In the face of dismantling Obamacare, one man faces uncertain future

 

By Jared Olson | gargoyle@flagler.edu

Lew Barnes, 62, eases back into the wicker chair, sipping coffee in the frigid morning wind, and informs me matter-of-factly about how the new government will soon be leaving him to die.

Jared Olson

Jared Olson

Barnes, a surfboard maker and former businessman from Crescent Beach, is now in the 15th year of his bout with Leukemia. When he was first diagnosed in 2002, doctors generously estimated that he had ten years to live; but thanks to four rounds of chemotherapy, he is still alive and well, talking to me here today beneath the oaks at Harry’s Café.

This, however, is by no means the end of his struggle with cancer. Surviving the disease has come at a costly price: paying for such expensive treatments meant losing $700,000 over ten years—nearly his entire net worth—draining both his bank account and his day-to-day energy.

Barnes has borne the full brunt of America’s convoluted health care system, his insurance company having abandoned him immediately after his first treatment.

“I was no longer a profitable customer to them,” he says. “I didn’t even know they could do that.”

The next two sets of chemo were paid for out of his own pocket.

When he received his fourth round in 2012—a new treatment that utilized pills rather than an IV—the Affordable Care Act, instated by former President Barack Obama in 2010, covered the hefty medical bills when he was incapable of doing so himself. In his words, it was a “breath of fresh air.”

But now that Congress is hell-bent on dismantling the ACA—widely known as Obamacare—Barnes faces the possibility of losing the federal support that he will need for the next bout of chemo that, in essence, will keep him alive.

“They’re trying to completely throw out the system without creating a solution for people like me,” he laments. “They’re trying to save a few bucks at the expense of people like me.”

After a years-long political siege, November’s election of a majority of Republicans to the House and Senate has tipped the scale in the congressional battle against Obamacare.

Detractors of the program, mostly conservatives, argue that the program was inefficiently bureaucratic and that eliminating it will allow people to individually purchase their own health insurance. Its benefit to a minority of Americans, who could afford exorbitantly priced, but lifesaving medical treatments, isn’t worth the damage to the majority, who were collectively forced to pay more for their health premiums.

Supporters say it gives low-income people access to lifesaving treatment that would normally be out of their price range. Many, including Barnes, can attest that it has kept them alive in situations that would’ve likely killed them.
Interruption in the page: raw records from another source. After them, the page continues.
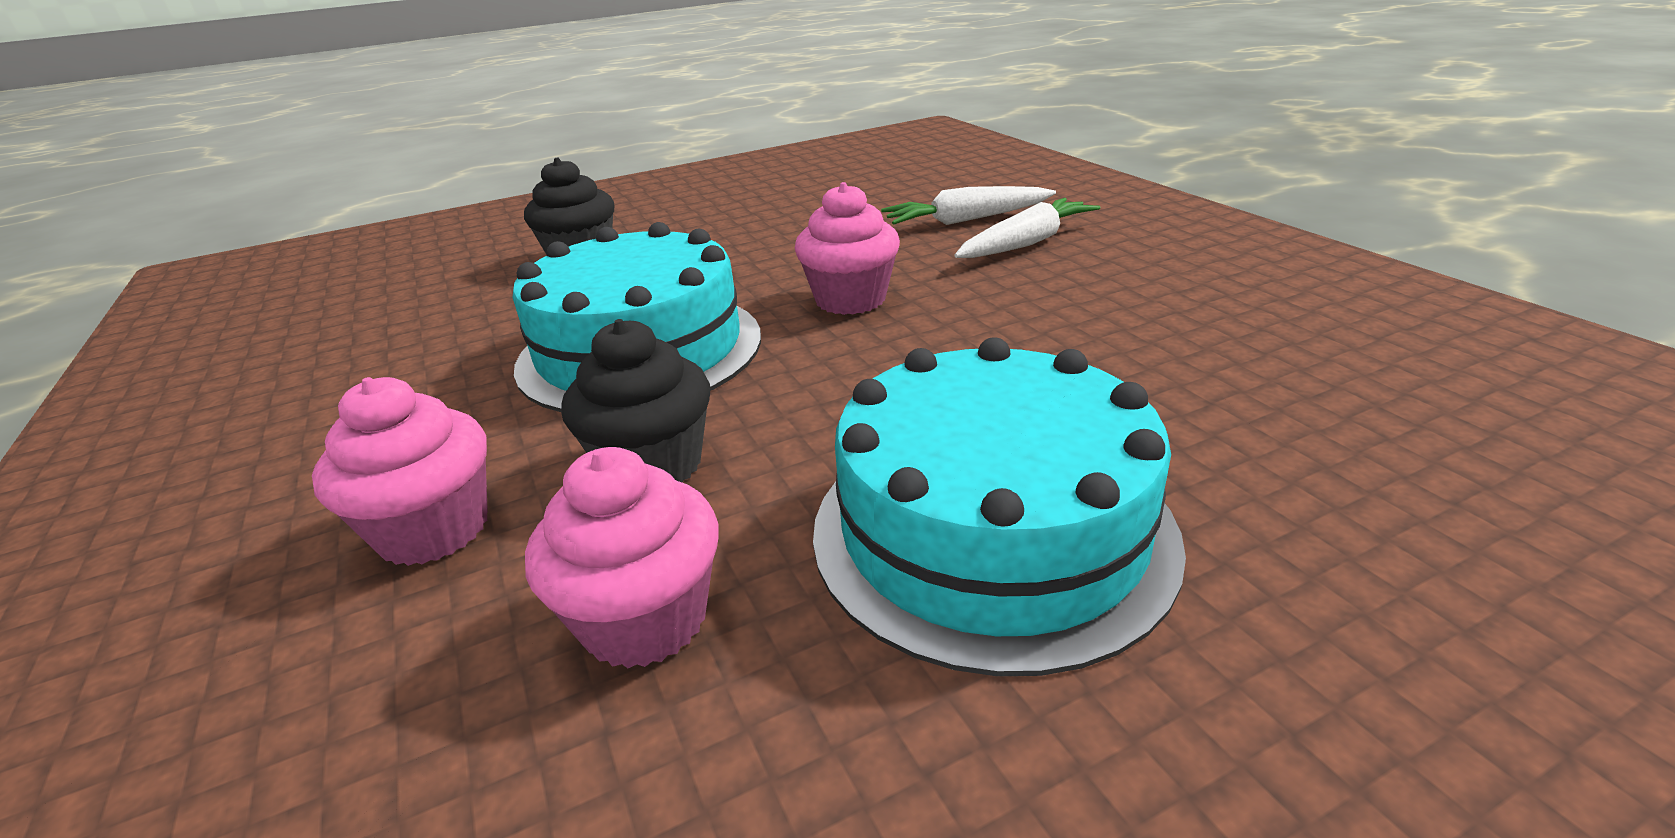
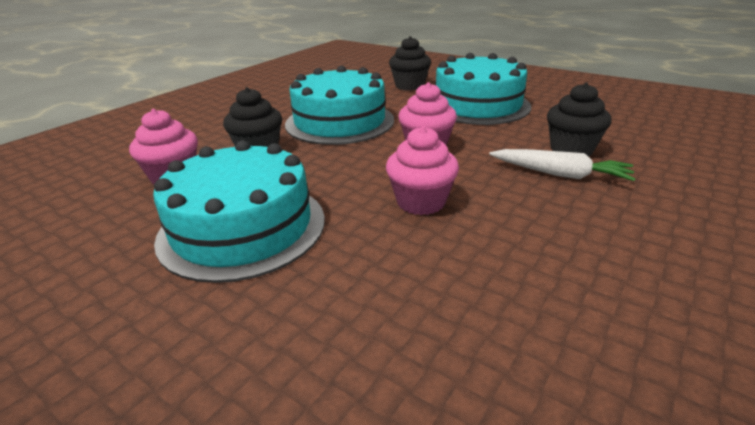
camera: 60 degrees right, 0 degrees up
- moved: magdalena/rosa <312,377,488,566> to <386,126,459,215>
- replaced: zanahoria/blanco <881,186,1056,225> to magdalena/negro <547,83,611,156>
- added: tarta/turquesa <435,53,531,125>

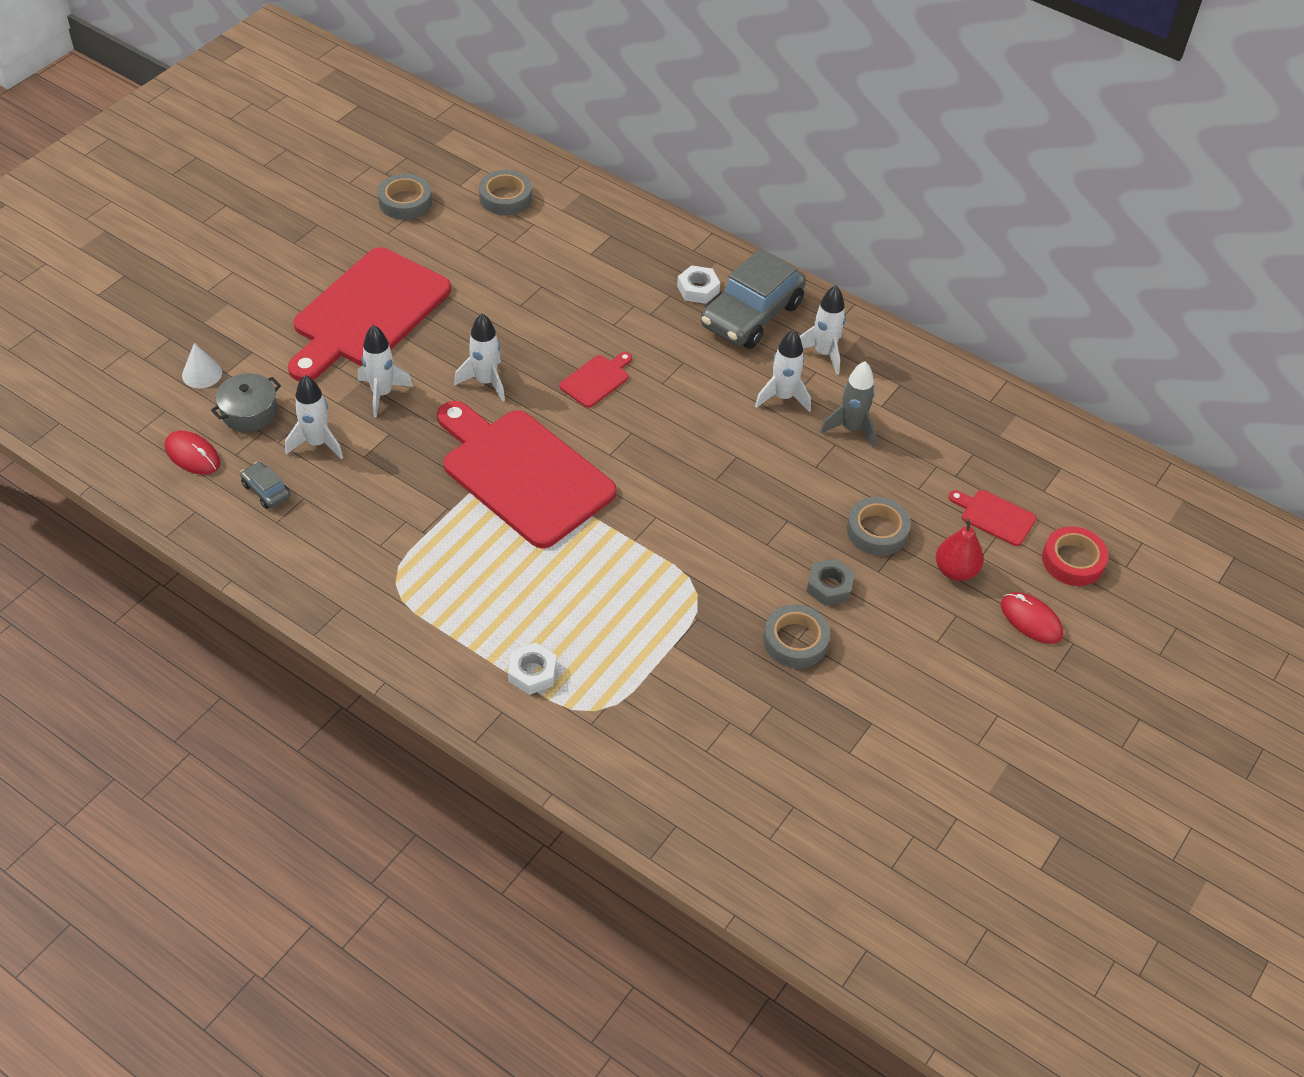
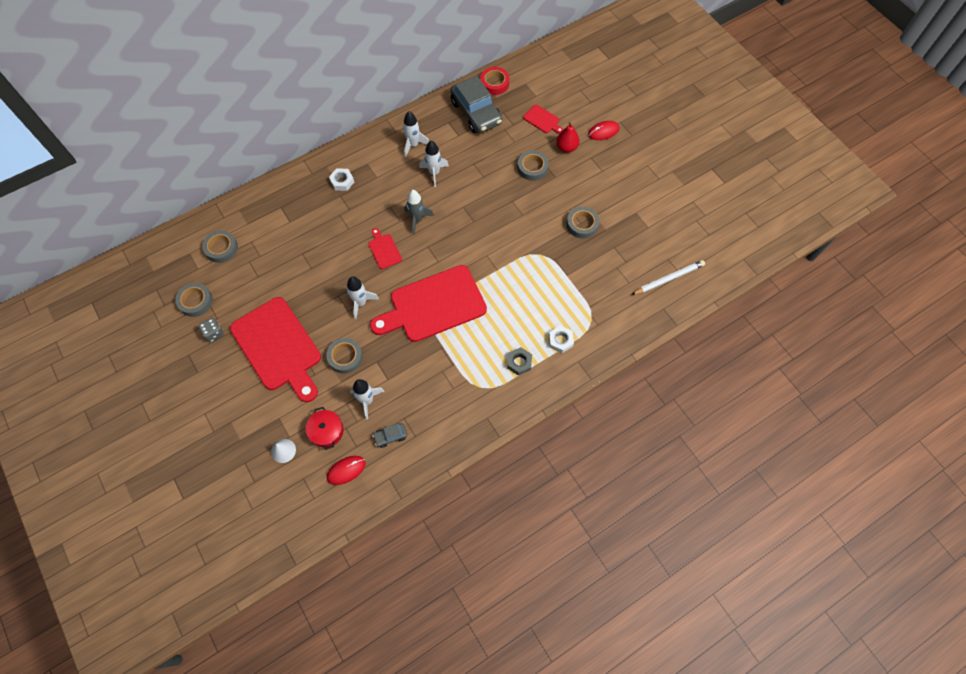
camera: 65 degrees left, 15 degrees up
- recoloured: olla/gris <211,373,281,432> to olla/rojo <306,407,343,450>
- replaced: cohete/blanco <358,325,413,418> to cinta adhesiva/gris <326,338,363,374>
- moved: coche/gris <701,248,806,349> to <451,75,502,133>
- moved: tuerca/gris <806,558,855,606> to <507,347,532,376>
- moved: cohete/gris <820,361,876,448> to <404,190,434,235>
- turned: tabla de cortar/rojo <948,490,1036,546> = <523,105,563,134> 105 degrees counterclockwise
- moved: cinta adhesiva/rojo <1042,526,1109,586> to <480,67,509,95>
- added: dado/gris <199,318,224,342>
- added: lápiz/blanco <632,260,705,295>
Against the corrosive drift of widespread public indifference, voices like Lew have been fighting to insert their stories into the national dialogue about Obamacare. Since the movement to remove the program began, Lew has become active in local politics; just recently, he gave a pained speech about his journey before a sprawling crowd at a women’s march in St. Augustine.

“It’s not right,” he said. “So I’m not going to go down without a fight.”

Lew concedes that Obamacare had its flaws. “But instead of trashing the program, fix it,” he said.

Considering the gravity of his predicament, Lew is an astonishingly stoic man. He speaks with a relaxed optimism and seems more interested in discussing his former exploits as a captain chartering sailboats in the Bahamas and Cuba, than weeping dejectedly over the current political situation.

He doesn’t know what the future holds for him. Instead, he focuses on his immediate plans, like expanding his business building wooden surfboards. Anything past that is beyond his control, not worth worrying too much about.

Before we leave the café, I ask if he has any final reflections on his cancer, his treatment- his life, his fate.

“What happened to me could happen to anyone,” he responds, in his usual matter-of-fact style. “I was healthy before my diagnosis. I was a gym rat, had an active lifestyle.”

“You never know what could happen.” He takes a last, tentative sip of coffee. “You never know.”